Friday, March 09, 2007

FizzBuzz Problem

This has been on digg recently and there was some talk about it recently at work.

If you are interviewing someone and need a programming question to ask, this is a good one. Any competent programmer should be able to give you a solution.
This puzzle is typically given to all levels of programming candidates (newbie to senior) during their interview. According to numerous people, only about 10% of the programmers can pass it (even the seniors). Can you? (hint… its actually not that hard if you figure out the key).

Problem:

Write a (substitute language here) program that prints the numbers from 1 to 100. But for multiples of three print “Fizz” instead of the number and for the multiples of five print “Buzz”. For numbers which are multiples of both three and five print “FizzBuzz”.
The problem is actually simple and has a simple strait forward solution, which is what makes it such a good question to ask.

A simple solution would be to setup a loop from 1 through 100, checking for numbers that are divisible by 3, 5, or both and printing the correct output.

Since taking the simple solution is boring, here's a python solution that I came up with that is only one line long.

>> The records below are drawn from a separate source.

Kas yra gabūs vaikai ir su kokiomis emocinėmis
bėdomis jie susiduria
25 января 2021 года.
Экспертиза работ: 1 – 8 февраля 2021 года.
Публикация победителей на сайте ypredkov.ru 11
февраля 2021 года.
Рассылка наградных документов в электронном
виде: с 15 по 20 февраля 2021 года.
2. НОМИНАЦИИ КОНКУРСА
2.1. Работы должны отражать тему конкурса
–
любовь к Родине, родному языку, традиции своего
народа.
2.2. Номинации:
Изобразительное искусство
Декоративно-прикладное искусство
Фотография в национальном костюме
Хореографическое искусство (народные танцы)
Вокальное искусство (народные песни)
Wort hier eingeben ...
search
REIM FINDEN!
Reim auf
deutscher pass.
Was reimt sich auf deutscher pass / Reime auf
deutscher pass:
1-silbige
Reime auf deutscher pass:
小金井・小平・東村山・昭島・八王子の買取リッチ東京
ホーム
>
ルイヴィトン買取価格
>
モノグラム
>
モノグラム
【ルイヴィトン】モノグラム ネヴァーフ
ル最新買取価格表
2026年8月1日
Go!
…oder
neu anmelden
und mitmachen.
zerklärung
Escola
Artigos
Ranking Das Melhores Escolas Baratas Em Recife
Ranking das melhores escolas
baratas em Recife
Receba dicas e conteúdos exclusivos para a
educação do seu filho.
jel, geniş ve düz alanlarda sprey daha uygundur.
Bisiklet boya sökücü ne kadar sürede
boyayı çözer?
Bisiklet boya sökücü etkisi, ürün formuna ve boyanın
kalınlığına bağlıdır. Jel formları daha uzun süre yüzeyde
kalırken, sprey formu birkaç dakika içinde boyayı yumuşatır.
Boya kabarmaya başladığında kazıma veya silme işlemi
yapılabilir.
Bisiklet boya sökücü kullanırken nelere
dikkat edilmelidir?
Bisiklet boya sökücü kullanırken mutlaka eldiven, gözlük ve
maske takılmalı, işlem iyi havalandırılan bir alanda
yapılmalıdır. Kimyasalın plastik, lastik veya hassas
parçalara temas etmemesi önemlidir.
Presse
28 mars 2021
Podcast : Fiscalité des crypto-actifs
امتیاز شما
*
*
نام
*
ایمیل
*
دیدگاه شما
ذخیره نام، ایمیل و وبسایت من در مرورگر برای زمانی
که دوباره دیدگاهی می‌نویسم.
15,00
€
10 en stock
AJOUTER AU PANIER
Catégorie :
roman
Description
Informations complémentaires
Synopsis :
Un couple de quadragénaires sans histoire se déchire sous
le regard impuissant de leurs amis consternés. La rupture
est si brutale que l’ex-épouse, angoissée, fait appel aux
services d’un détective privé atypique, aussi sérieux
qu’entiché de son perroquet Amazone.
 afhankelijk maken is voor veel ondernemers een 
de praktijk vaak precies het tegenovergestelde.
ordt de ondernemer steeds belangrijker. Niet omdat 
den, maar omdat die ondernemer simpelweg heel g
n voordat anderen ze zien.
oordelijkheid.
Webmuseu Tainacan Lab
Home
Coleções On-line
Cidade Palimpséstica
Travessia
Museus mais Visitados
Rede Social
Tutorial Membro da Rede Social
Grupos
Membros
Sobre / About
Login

print "\n".join([((num % 3 == 0) and (num % 5 == 0)) and 'FizzBuzz' or (num % 3 == 0) and 'Fizz' or (num % 5 == 0) and 'Buzz' or str(num) for num in range(1, 101)])

Anyway, if you think you have a cool solution post it here.

Dan

2 comments:

Anonymous said...

Not a cool solution but a straight forward Java one...


for(int x = 1; x < 100; x++)
{
System.out.print(x);
if(x % 3 == 0 && x % 5 == 0)
{
System.out.print(" Fizz Buzz");
}
else if(x % 3 == 0)
{
System.out.print(" Fizz");
}
else if(x % 5 == 0)
{
System.out.print(" Buzz");
}
System.out.println("");
}

Anonymous said...

for(int x = 1; x < 101; x++)
{
System.out.print(x);
if(x % 3 == 0 && x % 5 == 0)
{
System.out.print(" Fizz Buzz");
}
else if(x % 3 == 0)
{
System.out.print(" Fizz");
}
else if(x % 5 == 0)
{
System.out.print(" Buzz");
}
System.out.println("");
}

// Small mistake - loop needs to go from 1-101 in Java.